┌──
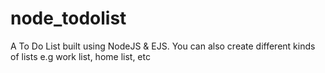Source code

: # node_todolist
A To Do List built using NodeJS &amp; EJS. You can also create different kinds of lists e.g work list, home list, etc
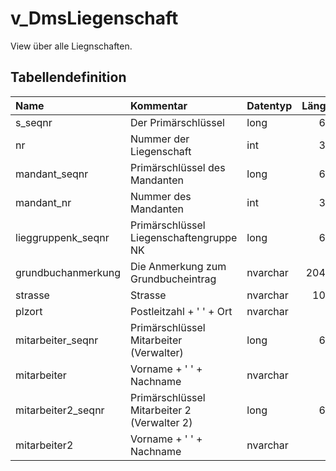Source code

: # v_DmsLiegenschaft

View über alle Liegnschaften.

## Tabellendefinition

| Name               | Kommentar                                   | Datentyp | Länge | Nullable |
| :----------------- | :------------------------------------------ | :------- | ----: | :------: |
| s_seqnr            | Der Primärschlüssel                         | long     |    64 |    N     |
| nr                 | Nummer der Liegenschaft                     | int      |    32 |    N     |
| mandant_seqnr      | Primärschlüssel des Mandanten               | long     |    64 |    N     |
| mandant_nr         | Nummer des Mandanten                        | int      |    32 |    N     |
| lieggruppenk_seqnr | Primärschlüssel Liegenschaftengruppe NK     | long     |    64 |    J     |
| grundbuchanmerkung | Die Anmerkung zum Grundbucheintrag          | nvarchar |  2048 |    N     |
| strasse            | Strasse                                     | nvarchar |   100 |    N     |
| plzort             | Postleitzahl + ' '  + Ort                   | nvarchar |       |    N     |
| mitarbeiter_seqnr  | Primärschlüssel Mitarbeiter (Verwalter)     | long     |    64 |    J     |
| mitarbeiter        | Vorname + ' ' + Nachname                    | nvarchar |       |    N     |
| mitarbeiter2_seqnr | Primärschlüssel Mitarbeiter 2 (Verwalter 2) | long     |    64 |    J     |
| mitarbeiter2       | Vorname + ' ' + Nachname                    | nvarchar |       |    N     |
└──
Exercise directions.
All lines in the records that contain "Verwalter" are to be copied and returned.

Problem solution.
| mitarbeiter_seqnr  | Primärschlüssel Mitarbeiter (Verwalter)     | long     |    64 |    J     |
| mitarbeiter2_seqnr | Primärschlüssel Mitarbeiter 2 (Verwalter 2) | long     |    64 |    J     |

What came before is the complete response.